§ **What this task involves**
Gather every line of the material below that contains the string "scientific". Treat uppercase and lowercase letters as different.

--- start Listed records ---

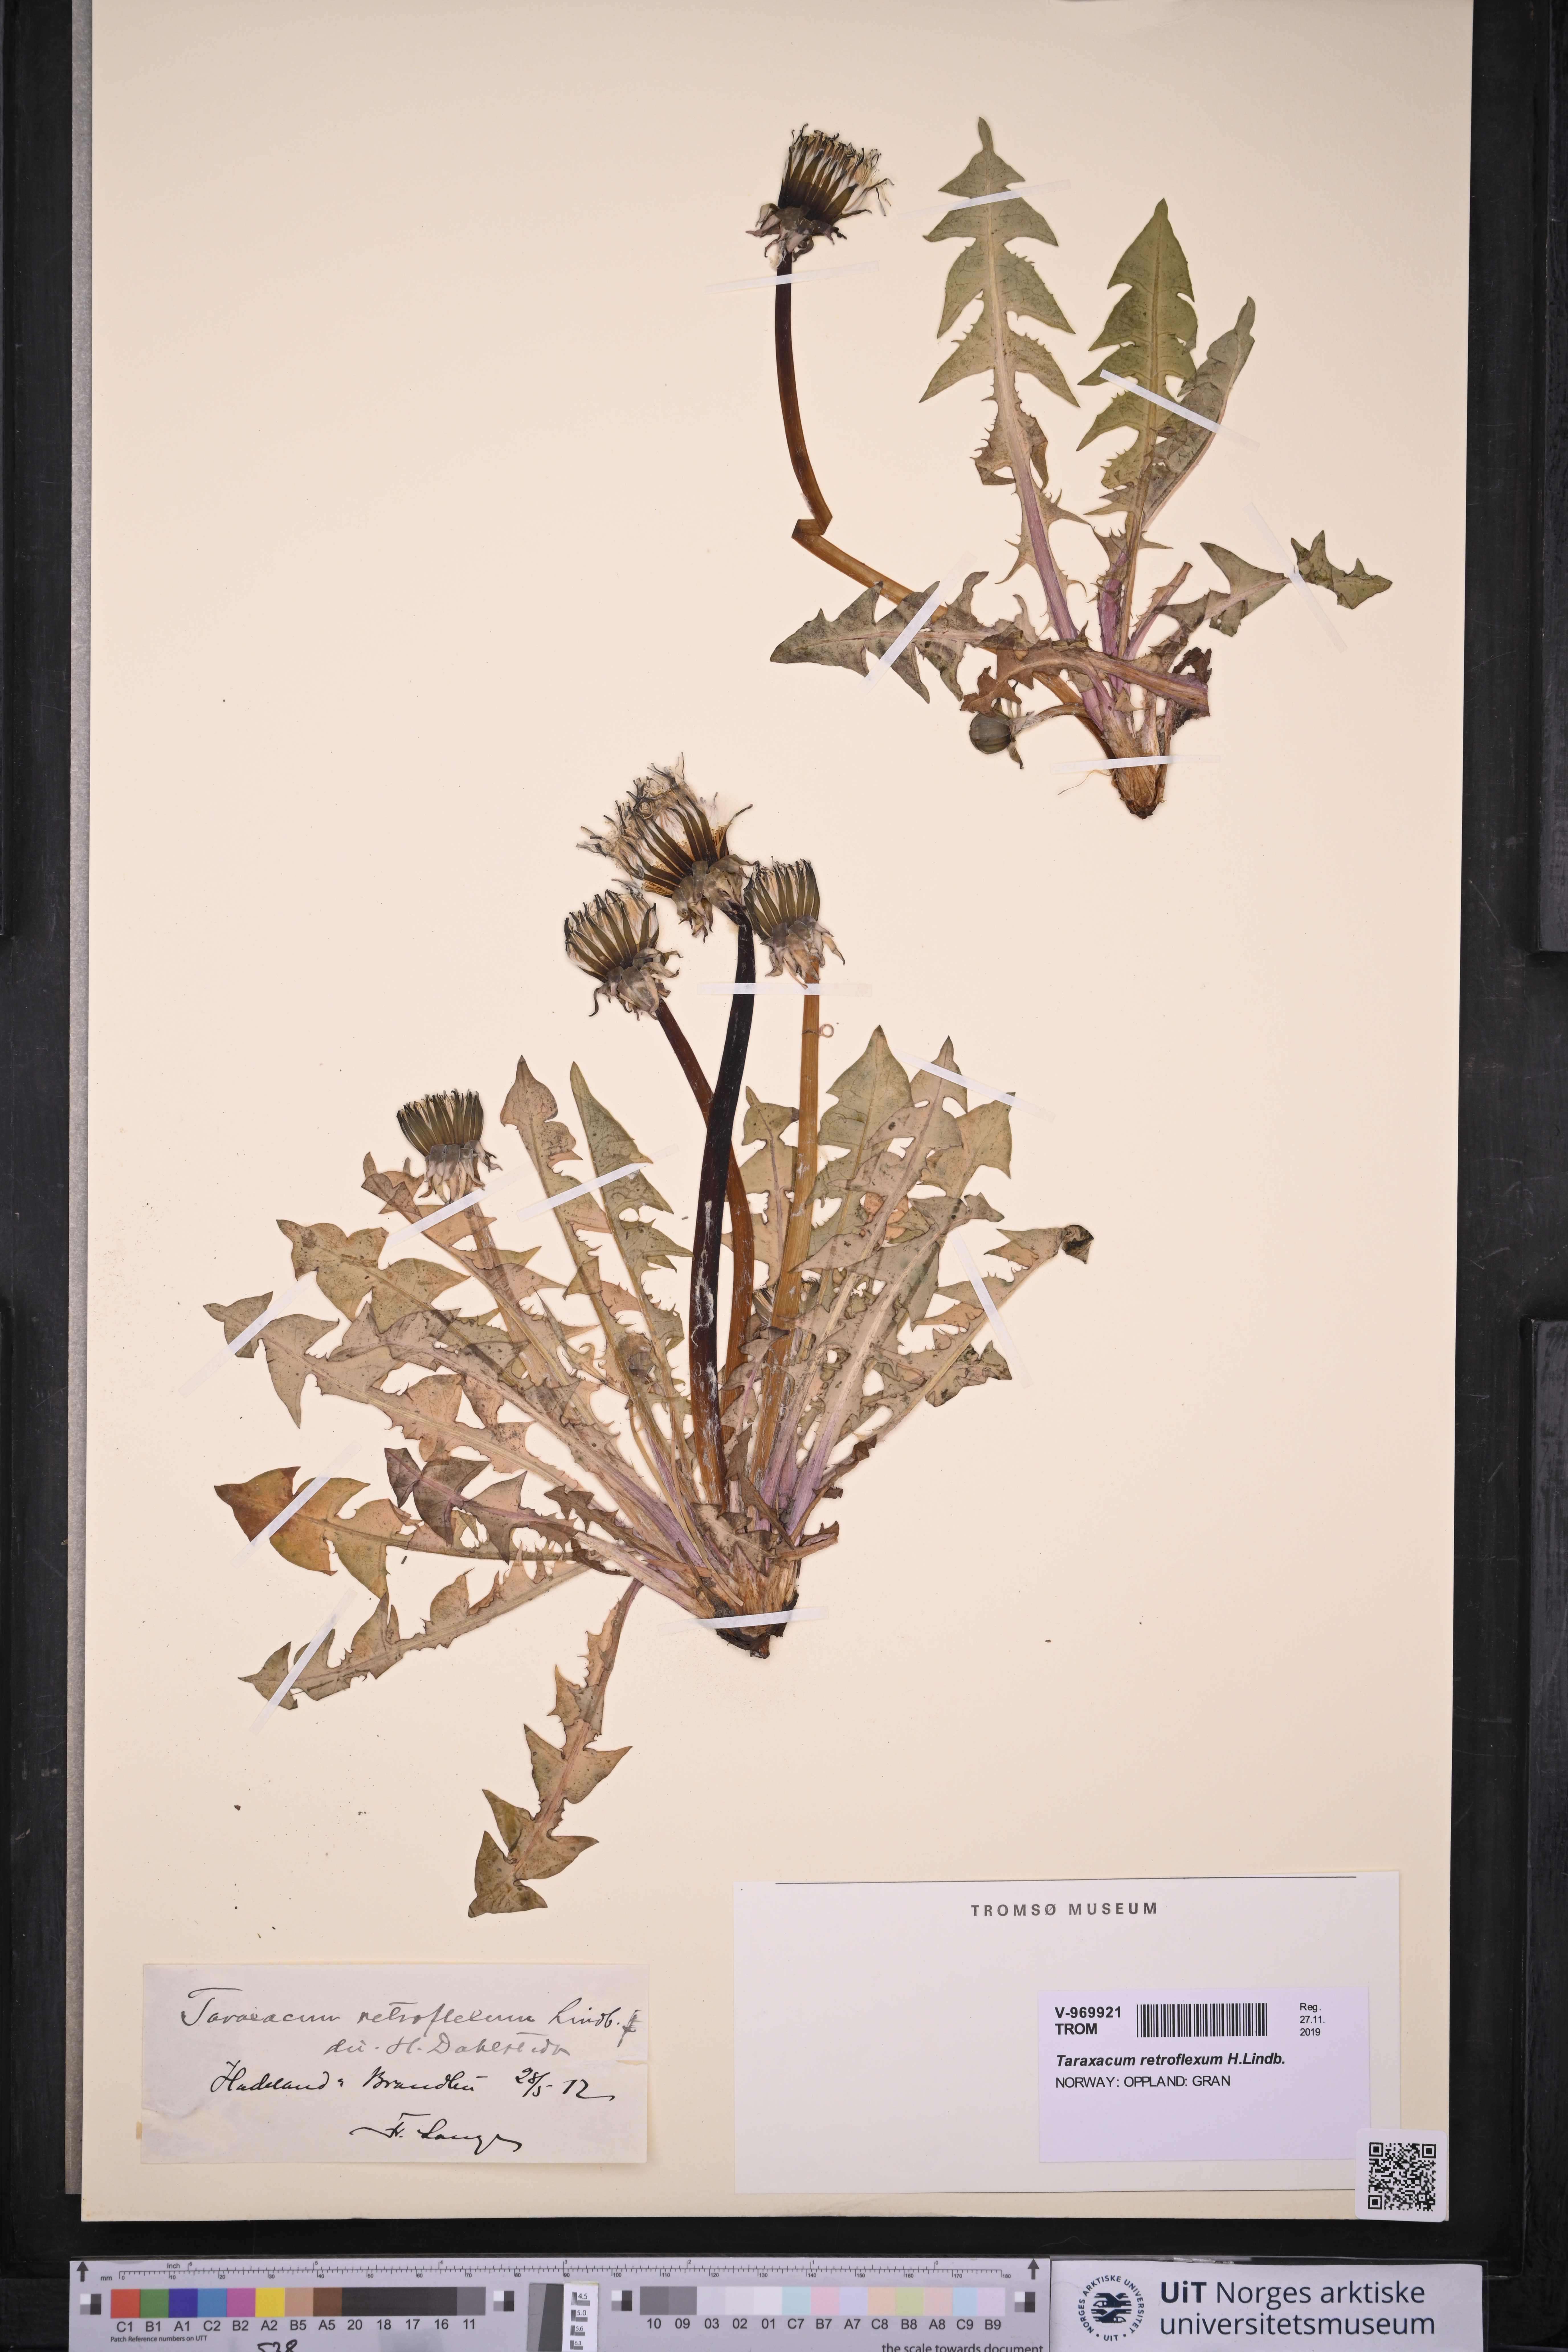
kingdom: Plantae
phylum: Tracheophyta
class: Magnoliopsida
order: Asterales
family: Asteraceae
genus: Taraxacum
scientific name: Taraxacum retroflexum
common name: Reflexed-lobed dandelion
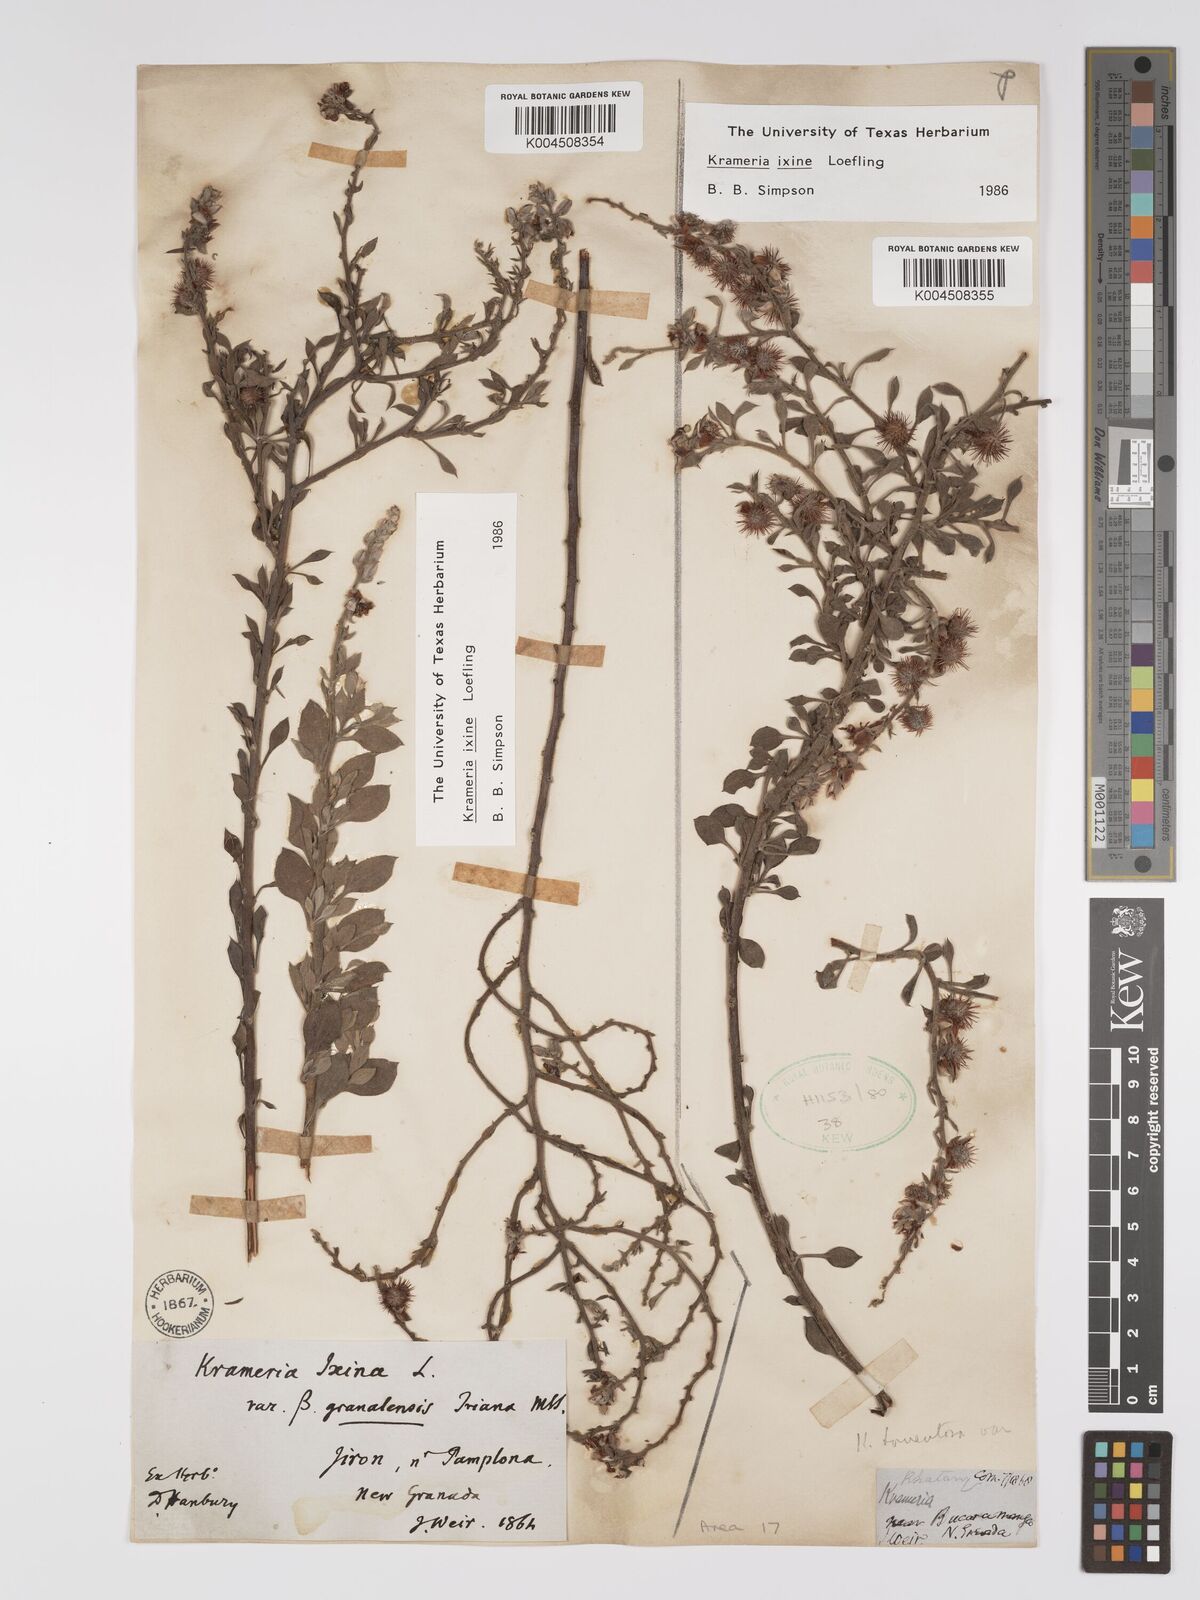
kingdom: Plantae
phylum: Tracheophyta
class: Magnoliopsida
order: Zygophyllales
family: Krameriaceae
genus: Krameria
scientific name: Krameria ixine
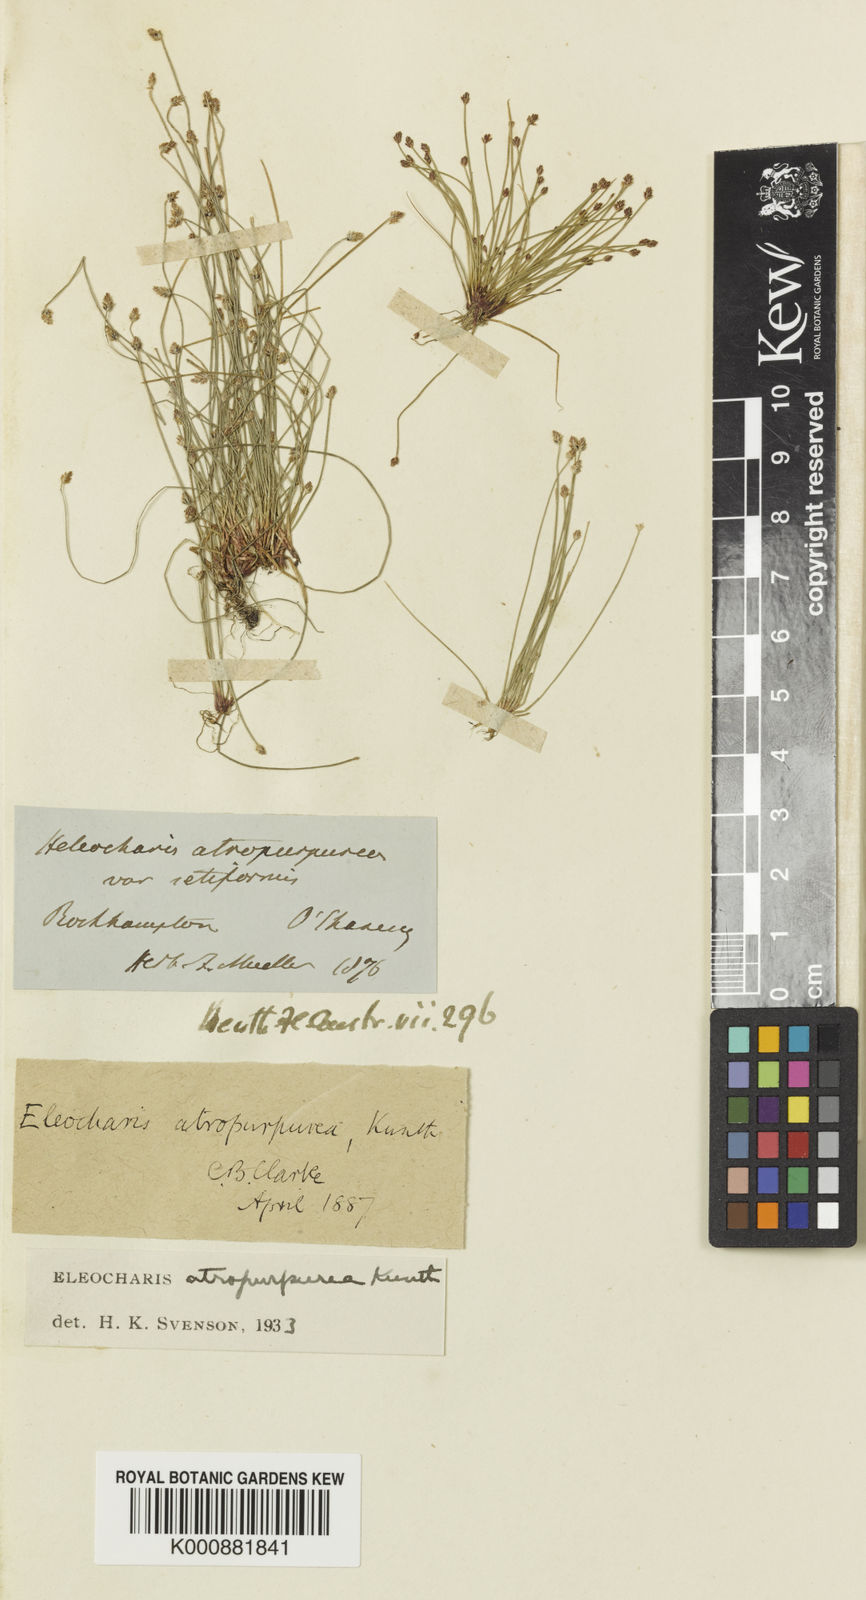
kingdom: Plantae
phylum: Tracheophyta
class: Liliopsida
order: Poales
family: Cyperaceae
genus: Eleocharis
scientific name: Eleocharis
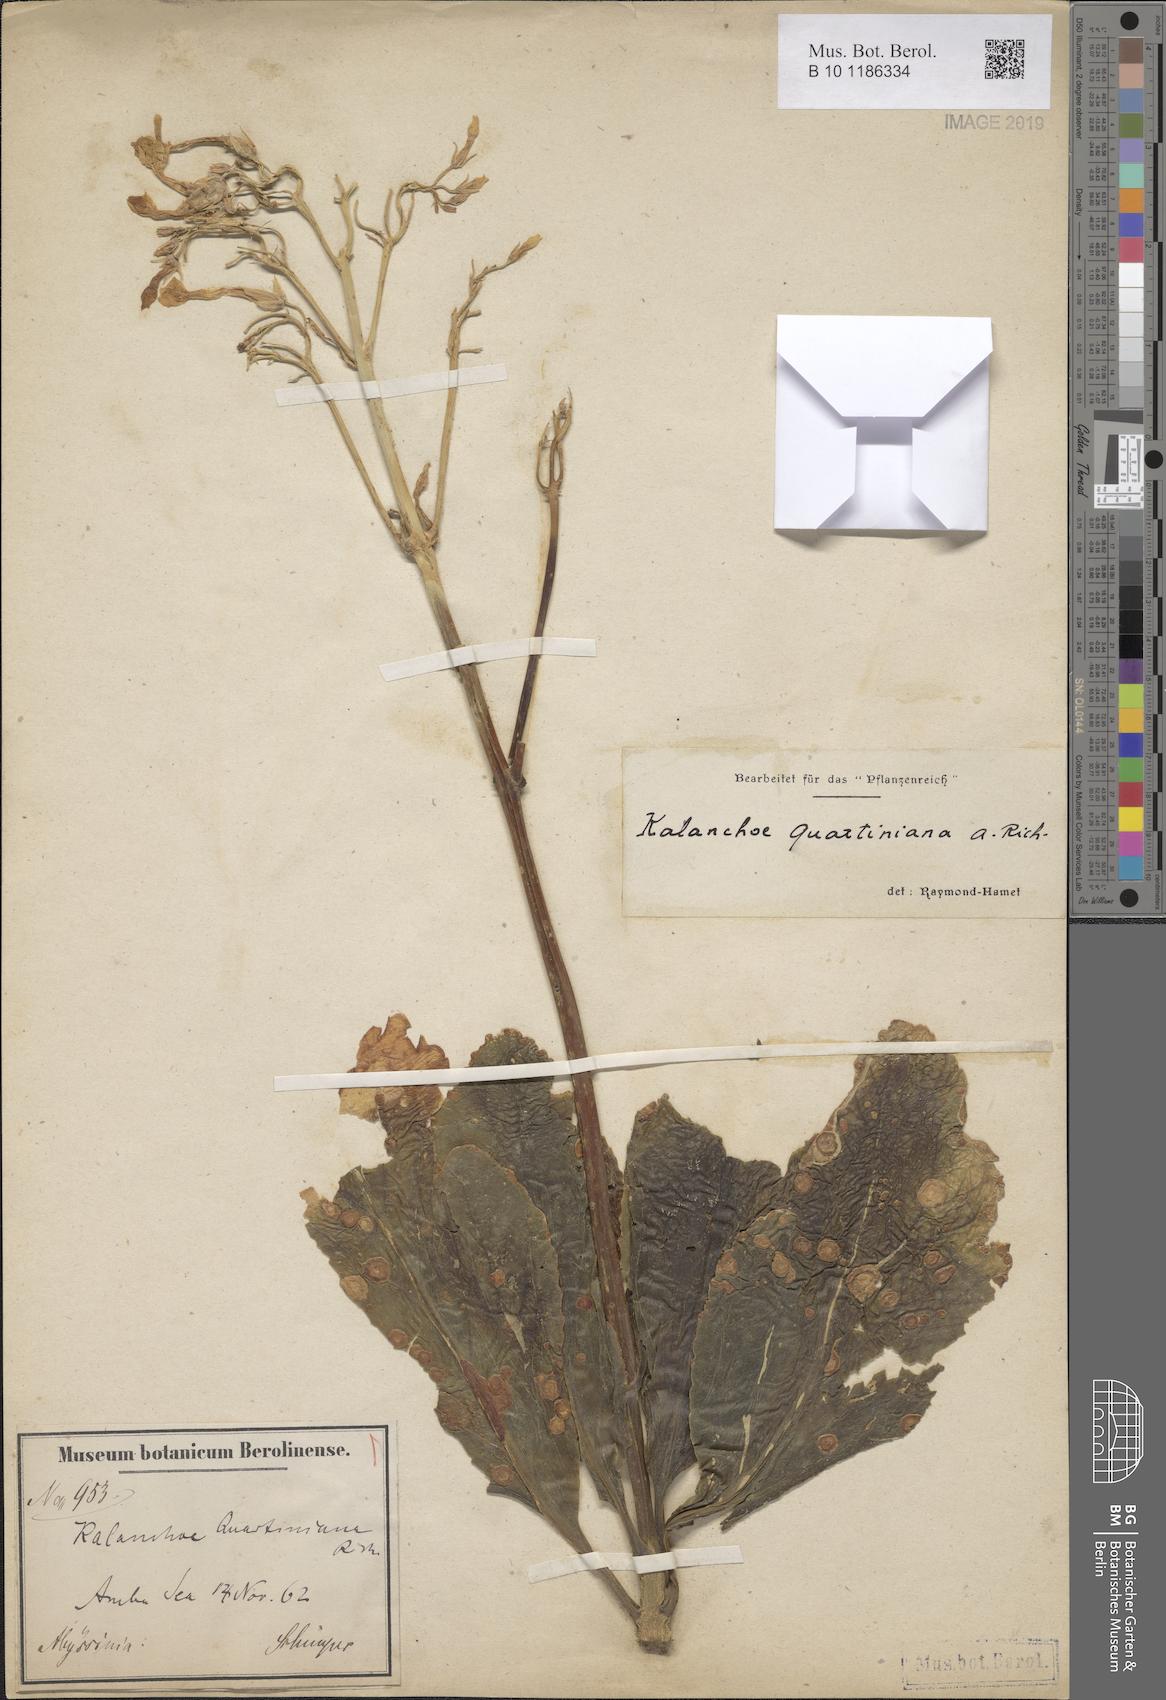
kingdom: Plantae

--- end Listed records ---

§ **Finished exercise**
scientific name: Taraxacum retroflexum
scientific name: Krameria ixine
scientific name: Eleocharis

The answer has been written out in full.